Robbins further highlighted the massive potential of AI inference, suggesting the opportunity in inferencing “is an order of magnitude higher” than the training stage that the company has seen to date.
See Also: DoorDash Surges To 42M Monthly Users As Grocery And Retail Sales Soar Amid Record Order Frequency
Why It Matters: Cisco beat earnings and revenue estimates for the quarter, reporting earnings of $0.94 per share on the revenue $13.9 billion. Guidance for next quarter is $0.90-$0.92 EPS and $13.9-$14.1 billion in revenue. Full-year guidance is $3.68-$3.74 EPS and $56-$56.5 billion in revenue.

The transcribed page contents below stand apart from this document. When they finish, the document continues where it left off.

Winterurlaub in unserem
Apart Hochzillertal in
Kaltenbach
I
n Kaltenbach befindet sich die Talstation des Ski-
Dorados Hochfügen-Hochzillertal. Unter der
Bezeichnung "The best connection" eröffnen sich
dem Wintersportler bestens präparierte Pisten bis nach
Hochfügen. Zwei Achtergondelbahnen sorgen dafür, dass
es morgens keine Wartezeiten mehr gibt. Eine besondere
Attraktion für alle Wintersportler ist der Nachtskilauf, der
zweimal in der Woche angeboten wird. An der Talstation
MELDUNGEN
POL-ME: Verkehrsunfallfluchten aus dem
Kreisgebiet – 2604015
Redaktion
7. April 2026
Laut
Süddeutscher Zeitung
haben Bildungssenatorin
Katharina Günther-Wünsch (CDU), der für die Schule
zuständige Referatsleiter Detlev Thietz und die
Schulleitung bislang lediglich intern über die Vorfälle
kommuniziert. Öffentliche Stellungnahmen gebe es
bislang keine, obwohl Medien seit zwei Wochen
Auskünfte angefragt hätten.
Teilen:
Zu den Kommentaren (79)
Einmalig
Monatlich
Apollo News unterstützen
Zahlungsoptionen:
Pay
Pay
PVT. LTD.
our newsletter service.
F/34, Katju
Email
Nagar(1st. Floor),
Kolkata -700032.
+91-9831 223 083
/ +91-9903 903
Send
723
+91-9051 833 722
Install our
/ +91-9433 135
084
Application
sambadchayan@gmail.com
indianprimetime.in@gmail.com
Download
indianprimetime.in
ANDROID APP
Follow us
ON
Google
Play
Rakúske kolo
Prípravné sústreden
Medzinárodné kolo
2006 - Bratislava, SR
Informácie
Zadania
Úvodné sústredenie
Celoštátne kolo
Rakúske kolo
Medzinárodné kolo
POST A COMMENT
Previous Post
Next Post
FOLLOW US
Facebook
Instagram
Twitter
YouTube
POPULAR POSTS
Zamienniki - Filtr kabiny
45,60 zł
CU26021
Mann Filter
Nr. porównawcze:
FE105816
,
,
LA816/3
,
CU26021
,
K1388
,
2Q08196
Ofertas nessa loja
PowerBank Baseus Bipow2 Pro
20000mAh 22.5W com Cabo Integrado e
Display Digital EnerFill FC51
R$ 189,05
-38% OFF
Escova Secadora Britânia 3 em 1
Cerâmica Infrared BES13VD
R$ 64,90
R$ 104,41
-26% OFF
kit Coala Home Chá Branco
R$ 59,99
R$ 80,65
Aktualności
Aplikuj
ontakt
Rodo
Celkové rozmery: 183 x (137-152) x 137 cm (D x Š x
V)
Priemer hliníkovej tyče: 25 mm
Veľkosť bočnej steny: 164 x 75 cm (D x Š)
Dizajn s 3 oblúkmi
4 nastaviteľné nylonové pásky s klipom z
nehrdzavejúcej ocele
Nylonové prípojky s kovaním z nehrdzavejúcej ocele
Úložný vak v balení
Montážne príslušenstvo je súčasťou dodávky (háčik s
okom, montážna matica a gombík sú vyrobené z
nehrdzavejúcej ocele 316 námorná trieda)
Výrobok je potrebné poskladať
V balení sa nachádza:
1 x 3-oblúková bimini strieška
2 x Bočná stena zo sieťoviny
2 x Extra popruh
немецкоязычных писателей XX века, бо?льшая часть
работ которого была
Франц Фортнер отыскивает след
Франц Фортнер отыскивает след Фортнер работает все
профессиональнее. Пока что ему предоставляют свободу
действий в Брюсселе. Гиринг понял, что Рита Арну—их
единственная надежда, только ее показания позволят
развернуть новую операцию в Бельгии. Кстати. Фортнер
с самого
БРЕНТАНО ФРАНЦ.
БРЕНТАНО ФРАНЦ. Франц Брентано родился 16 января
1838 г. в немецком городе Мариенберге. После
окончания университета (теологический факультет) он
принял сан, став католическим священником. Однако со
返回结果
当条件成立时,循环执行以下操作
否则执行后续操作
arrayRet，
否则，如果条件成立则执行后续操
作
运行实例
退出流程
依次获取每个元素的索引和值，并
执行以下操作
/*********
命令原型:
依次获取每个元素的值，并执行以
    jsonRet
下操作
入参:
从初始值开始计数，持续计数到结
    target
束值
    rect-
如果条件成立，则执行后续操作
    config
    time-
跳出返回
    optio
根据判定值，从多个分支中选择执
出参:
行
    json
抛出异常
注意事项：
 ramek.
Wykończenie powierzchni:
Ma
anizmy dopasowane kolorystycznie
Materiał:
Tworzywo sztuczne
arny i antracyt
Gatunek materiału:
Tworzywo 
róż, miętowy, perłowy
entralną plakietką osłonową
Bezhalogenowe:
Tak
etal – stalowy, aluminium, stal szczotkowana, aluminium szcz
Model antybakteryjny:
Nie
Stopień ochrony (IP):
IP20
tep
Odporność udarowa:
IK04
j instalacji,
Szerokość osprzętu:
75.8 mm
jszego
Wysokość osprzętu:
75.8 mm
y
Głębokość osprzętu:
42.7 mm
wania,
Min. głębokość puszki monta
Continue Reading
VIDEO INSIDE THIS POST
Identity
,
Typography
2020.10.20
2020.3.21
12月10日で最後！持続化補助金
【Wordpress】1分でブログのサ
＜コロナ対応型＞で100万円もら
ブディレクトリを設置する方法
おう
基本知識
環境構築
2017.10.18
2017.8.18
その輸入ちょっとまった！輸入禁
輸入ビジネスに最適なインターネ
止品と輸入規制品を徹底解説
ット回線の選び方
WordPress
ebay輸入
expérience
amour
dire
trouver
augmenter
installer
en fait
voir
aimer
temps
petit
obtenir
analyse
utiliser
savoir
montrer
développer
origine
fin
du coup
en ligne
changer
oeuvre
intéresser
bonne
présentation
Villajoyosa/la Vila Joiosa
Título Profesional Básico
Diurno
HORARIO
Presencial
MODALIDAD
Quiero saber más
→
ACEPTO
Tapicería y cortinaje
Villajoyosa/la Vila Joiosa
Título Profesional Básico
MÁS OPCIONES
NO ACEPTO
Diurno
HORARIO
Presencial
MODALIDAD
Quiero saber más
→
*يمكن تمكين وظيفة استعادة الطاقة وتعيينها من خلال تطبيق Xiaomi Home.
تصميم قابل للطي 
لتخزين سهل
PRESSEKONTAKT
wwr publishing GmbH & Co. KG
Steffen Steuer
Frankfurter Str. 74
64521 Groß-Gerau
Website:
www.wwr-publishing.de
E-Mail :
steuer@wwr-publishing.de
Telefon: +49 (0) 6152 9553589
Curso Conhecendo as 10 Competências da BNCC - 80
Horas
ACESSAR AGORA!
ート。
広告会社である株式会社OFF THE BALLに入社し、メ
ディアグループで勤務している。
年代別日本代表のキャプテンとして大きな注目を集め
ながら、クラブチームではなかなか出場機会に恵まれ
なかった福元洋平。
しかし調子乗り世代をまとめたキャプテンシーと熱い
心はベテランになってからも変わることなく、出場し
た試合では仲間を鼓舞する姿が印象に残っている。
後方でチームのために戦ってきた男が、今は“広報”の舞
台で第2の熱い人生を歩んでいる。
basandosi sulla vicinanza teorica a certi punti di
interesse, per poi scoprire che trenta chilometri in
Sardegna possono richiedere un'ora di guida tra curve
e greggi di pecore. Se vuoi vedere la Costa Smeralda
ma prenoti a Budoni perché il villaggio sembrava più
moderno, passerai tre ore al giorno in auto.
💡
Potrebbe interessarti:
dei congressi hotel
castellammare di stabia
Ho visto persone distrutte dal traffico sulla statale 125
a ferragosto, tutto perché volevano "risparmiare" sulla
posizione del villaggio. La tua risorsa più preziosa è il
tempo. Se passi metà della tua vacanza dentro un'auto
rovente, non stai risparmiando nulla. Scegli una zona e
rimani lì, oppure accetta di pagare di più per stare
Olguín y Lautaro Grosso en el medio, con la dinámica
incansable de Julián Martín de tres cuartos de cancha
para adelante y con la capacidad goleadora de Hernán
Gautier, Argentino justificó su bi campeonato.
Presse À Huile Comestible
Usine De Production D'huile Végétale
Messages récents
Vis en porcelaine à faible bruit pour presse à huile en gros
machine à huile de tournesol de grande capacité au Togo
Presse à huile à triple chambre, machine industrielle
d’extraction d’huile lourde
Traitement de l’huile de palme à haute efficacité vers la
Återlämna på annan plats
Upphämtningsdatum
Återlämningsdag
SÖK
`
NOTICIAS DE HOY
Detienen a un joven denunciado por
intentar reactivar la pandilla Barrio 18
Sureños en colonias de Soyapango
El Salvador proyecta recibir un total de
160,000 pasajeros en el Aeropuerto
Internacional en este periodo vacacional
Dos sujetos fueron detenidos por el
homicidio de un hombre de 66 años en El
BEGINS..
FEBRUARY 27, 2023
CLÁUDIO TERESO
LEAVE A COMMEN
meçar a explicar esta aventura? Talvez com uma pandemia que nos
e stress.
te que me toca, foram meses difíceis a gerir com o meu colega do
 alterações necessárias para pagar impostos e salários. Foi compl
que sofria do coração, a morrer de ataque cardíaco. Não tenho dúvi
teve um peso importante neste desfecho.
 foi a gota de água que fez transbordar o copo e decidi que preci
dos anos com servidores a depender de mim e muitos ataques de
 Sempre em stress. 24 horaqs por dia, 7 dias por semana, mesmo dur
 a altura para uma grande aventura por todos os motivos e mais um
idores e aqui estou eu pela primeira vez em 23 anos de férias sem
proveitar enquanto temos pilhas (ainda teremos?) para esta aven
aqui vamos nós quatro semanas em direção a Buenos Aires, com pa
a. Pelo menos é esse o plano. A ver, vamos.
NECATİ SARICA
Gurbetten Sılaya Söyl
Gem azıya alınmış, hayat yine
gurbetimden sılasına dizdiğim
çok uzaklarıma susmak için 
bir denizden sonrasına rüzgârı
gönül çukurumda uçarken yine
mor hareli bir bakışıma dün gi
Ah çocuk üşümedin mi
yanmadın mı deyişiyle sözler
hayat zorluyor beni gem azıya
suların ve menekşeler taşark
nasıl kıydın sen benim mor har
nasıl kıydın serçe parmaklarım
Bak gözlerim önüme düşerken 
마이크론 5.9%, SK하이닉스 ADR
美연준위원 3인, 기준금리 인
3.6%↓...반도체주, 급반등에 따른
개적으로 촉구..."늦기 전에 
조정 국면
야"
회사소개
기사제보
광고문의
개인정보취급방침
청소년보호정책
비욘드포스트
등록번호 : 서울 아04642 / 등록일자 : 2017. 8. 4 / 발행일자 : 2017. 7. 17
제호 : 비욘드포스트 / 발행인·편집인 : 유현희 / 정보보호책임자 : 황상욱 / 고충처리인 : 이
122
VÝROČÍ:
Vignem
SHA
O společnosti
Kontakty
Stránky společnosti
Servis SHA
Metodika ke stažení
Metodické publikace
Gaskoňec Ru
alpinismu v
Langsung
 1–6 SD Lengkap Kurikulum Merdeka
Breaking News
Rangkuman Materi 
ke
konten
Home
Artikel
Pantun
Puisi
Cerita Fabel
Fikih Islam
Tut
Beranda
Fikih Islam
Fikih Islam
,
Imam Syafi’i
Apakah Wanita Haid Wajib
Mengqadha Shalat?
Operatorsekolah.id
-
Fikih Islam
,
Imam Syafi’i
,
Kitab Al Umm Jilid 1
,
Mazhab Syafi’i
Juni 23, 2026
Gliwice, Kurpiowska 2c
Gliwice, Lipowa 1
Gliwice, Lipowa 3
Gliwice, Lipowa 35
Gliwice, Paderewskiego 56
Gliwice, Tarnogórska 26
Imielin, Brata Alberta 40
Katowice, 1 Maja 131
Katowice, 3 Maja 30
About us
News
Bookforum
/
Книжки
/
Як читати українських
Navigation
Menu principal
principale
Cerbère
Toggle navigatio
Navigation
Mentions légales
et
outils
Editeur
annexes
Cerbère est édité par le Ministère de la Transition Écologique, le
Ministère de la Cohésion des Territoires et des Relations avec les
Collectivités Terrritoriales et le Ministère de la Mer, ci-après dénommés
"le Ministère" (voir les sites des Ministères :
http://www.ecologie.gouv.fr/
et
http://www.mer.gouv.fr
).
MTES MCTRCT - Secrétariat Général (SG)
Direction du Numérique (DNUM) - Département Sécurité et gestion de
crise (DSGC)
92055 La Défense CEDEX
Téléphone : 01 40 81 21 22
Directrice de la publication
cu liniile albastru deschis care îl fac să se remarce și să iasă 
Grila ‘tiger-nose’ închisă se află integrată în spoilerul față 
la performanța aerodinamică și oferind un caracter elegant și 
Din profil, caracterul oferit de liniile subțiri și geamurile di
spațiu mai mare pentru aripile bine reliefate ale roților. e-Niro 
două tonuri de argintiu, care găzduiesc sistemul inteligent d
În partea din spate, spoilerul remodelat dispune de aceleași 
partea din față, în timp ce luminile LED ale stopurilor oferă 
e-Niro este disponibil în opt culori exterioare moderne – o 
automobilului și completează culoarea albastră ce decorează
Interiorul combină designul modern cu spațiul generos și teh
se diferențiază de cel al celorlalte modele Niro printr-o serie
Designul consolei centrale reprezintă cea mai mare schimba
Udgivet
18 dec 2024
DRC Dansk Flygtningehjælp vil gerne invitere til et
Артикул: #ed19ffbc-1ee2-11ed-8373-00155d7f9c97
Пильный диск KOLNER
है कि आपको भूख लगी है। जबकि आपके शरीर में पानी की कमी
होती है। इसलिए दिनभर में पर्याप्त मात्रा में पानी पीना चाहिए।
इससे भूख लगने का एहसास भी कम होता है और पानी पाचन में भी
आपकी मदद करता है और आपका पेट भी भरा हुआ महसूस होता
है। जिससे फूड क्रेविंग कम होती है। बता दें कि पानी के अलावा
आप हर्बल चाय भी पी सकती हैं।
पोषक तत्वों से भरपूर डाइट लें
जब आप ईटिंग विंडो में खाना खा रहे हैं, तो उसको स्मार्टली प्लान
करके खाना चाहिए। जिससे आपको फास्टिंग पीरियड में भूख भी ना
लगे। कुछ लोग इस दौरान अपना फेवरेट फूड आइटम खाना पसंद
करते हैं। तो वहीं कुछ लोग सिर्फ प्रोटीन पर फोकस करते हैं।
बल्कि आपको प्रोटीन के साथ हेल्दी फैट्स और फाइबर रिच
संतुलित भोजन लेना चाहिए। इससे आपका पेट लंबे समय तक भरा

Price Action: Cisco rose by 0.16%% on Wednesday and advanced further by 6.59%% in after-hours after reporting earnings. The exchange-traded fund tracking the Nasdaq 100 index, Invesco QQQ Trust, Series 1 (NASDAQ:QQQ) rose by 0.059%.
Cisco shares have gained 5.80% on a year-to-date basis, whereas it was up by 25.97% over the last year.
The average price target among 28 analysts tracked by Benzinga is $59.5 with a ‘hold' rating. The estimates range from $44 to $78 apiece. Recent ratings from Citigroup, Morgan Stanley, and Citigroup suggest a $66.67 target, implying a potential upside of 0.03%.